Un médecin et deux militants associatifs jugés à Grenoble dans une affaire de fraude à l'aide médicale d'Etat

Un médecin et deux militants associatifs comparaissaient mardi devant le tribunal correctionnel de Grenoble dans une affaire de fraude à l'aide médicale d'Etat. Le tribunal a ordonné son renvoi. Les mis en cause risquent jusqu'à 7 ans d'emprisonnement et 375 000 euros d'amende.

Un médecin et deux militants associatifs comparaissaient le 9 mars 2021 devant le tribunal correctionnel de Grenoble dans une affaire de fraude à l'aide médicale d'Etat.
Un médecin et deux militants associatifs comparaissaient le 9 mars 2021 devant le tribunal correctionnel de Grenoble dans une affaire de fraude à l'aide médicale d'Etat. © France 3 Alpes

Une vaste affaire d'escroquerie à la Caisse primaire d'assurance maladie (CPAM) devant la justice. Trois personnes soupçonnées d'avoir participé à une fraude à l'aide médicale d'Etat (AME) ont comparu mardi 9 mars devant le tribunal correctionnel de Grenoble. Le préjudice total est estimé à 2,5 millions d'euros. A l'issue de l'audience, le tribunal a suivi les requêtes de la défense en ordonnant le renvoi de l'affaire et l'ouverture d'une information judiciaire.

Les mis en cause, âgés de 61 à 82 ans, sont un médecin et deux militants associatifs défendant les sans-papiers. Ils sont soupçonnés de complicité dans cette arnaque aux conditions d'attribution de l'aide médicale de l'Etat (AME), un dispositif permettant aux étrangers en situation irrégulière de bénéficier d'un accès aux soins. "L'établissement du dossier de demande d'aide médicale d'Etat a été fait, dans l'ensemble de ces dossiers, par les mêmes personnes issues du milieu associatif avec, pour une grande partie du dossier, les mêmes documents justificatifs provenant d'un médecin dont il est avéré qu'elle constitue des faux", résume Me Alexandre Bordon, avocat de la CPAM de l'Isère.
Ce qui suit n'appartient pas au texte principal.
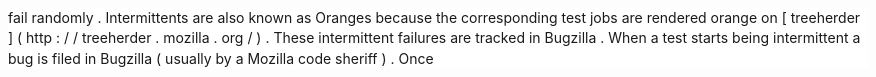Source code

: fail
randomly
.
Intermittents
are
also
known
as
Oranges
because
the
corresponding
test
jobs
are
rendered
orange
on
[
treeherder
]
(
http
:
/
/
treeherder
.
mozilla
.
org
/
)
.
These
intermittent
failures
are
tracked
in
Bugzilla
.
When
a
test
starts
being
intermittent
a
bug
is
filed
in
Bugzilla
(
usually
by
a
Mozilla
code
sheriff
)
.
Once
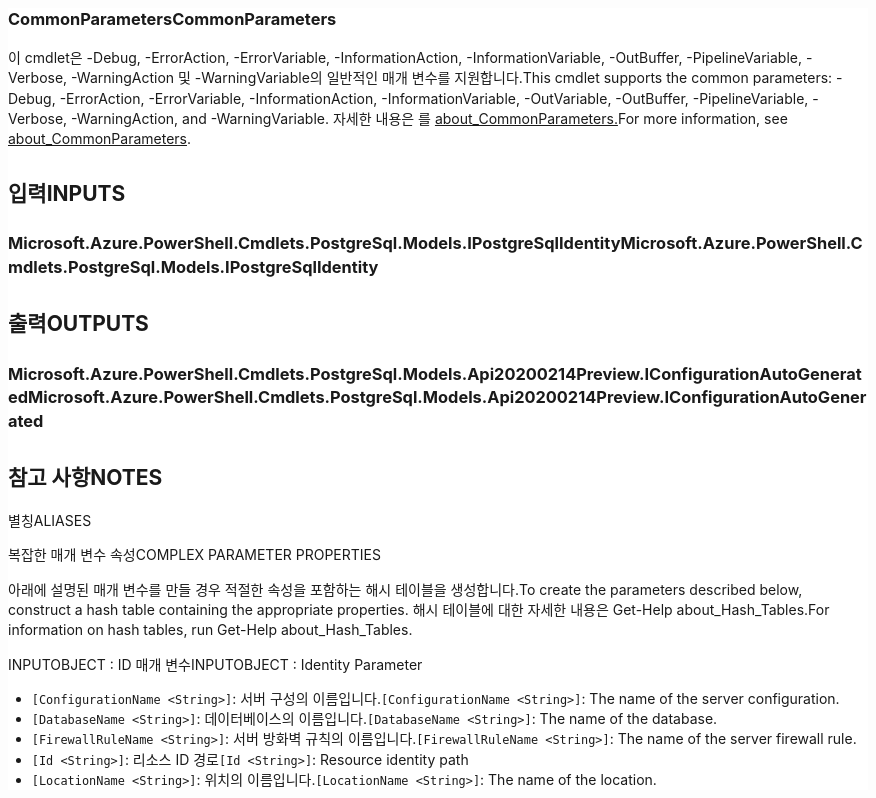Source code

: ### <span data-ttu-id="0454c-129">CommonParameters</span><span class="sxs-lookup"><span data-stu-id="0454c-129">CommonParameters</span></span>
<span data-ttu-id="0454c-130">이 cmdlet은 -Debug, -ErrorAction, -ErrorVariable, -InformationAction, -InformationVariable, -OutBuffer, -PipelineVariable, -Verbose, -WarningAction 및 -WarningVariable의 일반적인 매개 변수를 지원합니다.</span><span class="sxs-lookup"><span data-stu-id="0454c-130">This cmdlet supports the common parameters: -Debug, -ErrorAction, -ErrorVariable, -InformationAction, -InformationVariable, -OutVariable, -OutBuffer, -PipelineVariable, -Verbose, -WarningAction, and -WarningVariable.</span></span> <span data-ttu-id="0454c-131">자세한 내용은 를 [about_CommonParameters.](http://go.microsoft.com/fwlink/?LinkID=113216)</span><span class="sxs-lookup"><span data-stu-id="0454c-131">For more information, see [about_CommonParameters](http://go.microsoft.com/fwlink/?LinkID=113216).</span></span>

## <span data-ttu-id="0454c-132">입력</span><span class="sxs-lookup"><span data-stu-id="0454c-132">INPUTS</span></span>

### <span data-ttu-id="0454c-133">Microsoft.Azure.PowerShell.Cmdlets.PostgreSql.Models.IPostgreSqlIdentity</span><span class="sxs-lookup"><span data-stu-id="0454c-133">Microsoft.Azure.PowerShell.Cmdlets.PostgreSql.Models.IPostgreSqlIdentity</span></span>

## <span data-ttu-id="0454c-134">출력</span><span class="sxs-lookup"><span data-stu-id="0454c-134">OUTPUTS</span></span>

### <span data-ttu-id="0454c-135">Microsoft.Azure.PowerShell.Cmdlets.PostgreSql.Models.Api20200214Preview.IConfigurationAutoGenerated</span><span class="sxs-lookup"><span data-stu-id="0454c-135">Microsoft.Azure.PowerShell.Cmdlets.PostgreSql.Models.Api20200214Preview.IConfigurationAutoGenerated</span></span>

## <span data-ttu-id="0454c-136">참고 사항</span><span class="sxs-lookup"><span data-stu-id="0454c-136">NOTES</span></span>

<span data-ttu-id="0454c-137">별칭</span><span class="sxs-lookup"><span data-stu-id="0454c-137">ALIASES</span></span>

<span data-ttu-id="0454c-138">복잡한 매개 변수 속성</span><span class="sxs-lookup"><span data-stu-id="0454c-138">COMPLEX PARAMETER PROPERTIES</span></span>

<span data-ttu-id="0454c-139">아래에 설명된 매개 변수를 만들 경우 적절한 속성을 포함하는 해시 테이블을 생성합니다.</span><span class="sxs-lookup"><span data-stu-id="0454c-139">To create the parameters described below, construct a hash table containing the appropriate properties.</span></span> <span data-ttu-id="0454c-140">해시 테이블에 대한 자세한 내용은 Get-Help about_Hash_Tables.</span><span class="sxs-lookup"><span data-stu-id="0454c-140">For information on hash tables, run Get-Help about_Hash_Tables.</span></span>


<span data-ttu-id="0454c-141">INPUTOBJECT <IPostgreSqlIdentity> : ID 매개 변수</span><span class="sxs-lookup"><span data-stu-id="0454c-141">INPUTOBJECT <IPostgreSqlIdentity>: Identity Parameter</span></span>
  - <span data-ttu-id="0454c-142">`[ConfigurationName <String>]`: 서버 구성의 이름입니다.</span><span class="sxs-lookup"><span data-stu-id="0454c-142">`[ConfigurationName <String>]`: The name of the server configuration.</span></span>
  - <span data-ttu-id="0454c-143">`[DatabaseName <String>]`: 데이터베이스의 이름입니다.</span><span class="sxs-lookup"><span data-stu-id="0454c-143">`[DatabaseName <String>]`: The name of the database.</span></span>
  - <span data-ttu-id="0454c-144">`[FirewallRuleName <String>]`: 서버 방화벽 규칙의 이름입니다.</span><span class="sxs-lookup"><span data-stu-id="0454c-144">`[FirewallRuleName <String>]`: The name of the server firewall rule.</span></span>
  - <span data-ttu-id="0454c-145">`[Id <String>]`: 리소스 ID 경로</span><span class="sxs-lookup"><span data-stu-id="0454c-145">`[Id <String>]`: Resource identity path</span></span>
  - <span data-ttu-id="0454c-146">`[LocationName <String>]`: 위치의 이름입니다.</span><span class="sxs-lookup"><span data-stu-id="0454c-146">`[LocationName <String>]`: The name of the location.</span></span>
Un médecin et deux militants associatifs jugés dans une affaire de fraude à l'assurance maladie

 

Jusqu'à 7 ans de prison

La fraude présumée court de 2014 à 2019 . Elle impliquerait 197 ressortissants étrangers ayant bénéficié indûment de l'aide médicale de l'Etat à la Caisse d'assurance maladie de l'Isère. Les trois prévenus ont-il été abusés ? La question était au cœur des débats mardi mais pour la défense, le dossier est vide. "Le choix du procureur de poursuivre seulement trois personnes, dont mon client que je connais depuis plus de 30 ans qui est un pur militant, cela me donne l'impression qu'on cherche à avoir un effet presque dissuasif sur les gens qui viennent en aide aux étrangers", estime Me José Borges, avocat de l'un des prévenus.

L'aide médicale de l'Etat, dont le budget monte à un milliard d'euros, est un sujet politiquement sensible. Le Dr Didier Legeais, médecin expert, a été auditionné à ce sujet par le Parlement. "Nous avions convenu avec les parlementaire qu'il faut travailler sur l'aide médicale d'Etat, non pas pour stigmatiser les non cotisants, en particulier les étrangers, mais pour analyser d'où ils viennent, pourquoi ils viennent. Et éventuellement, derrière, développer une aide médicale de l'Etat français vers l'Etat d'origine pour essayer de travailler ensemble à reconstruire notre système de santé ou à l'améliorer pour éviter cette fuite qui n'est bonne pour personne", témoigne le médecin, président du syndicat national des urologues.

Les trois prévenus risquent jusqu'à 7 ans d'emprisonnement et 375 000 euros d'amende. La fraude à un organisme de protection sociale constitue, en droit, une circonstance aggravante.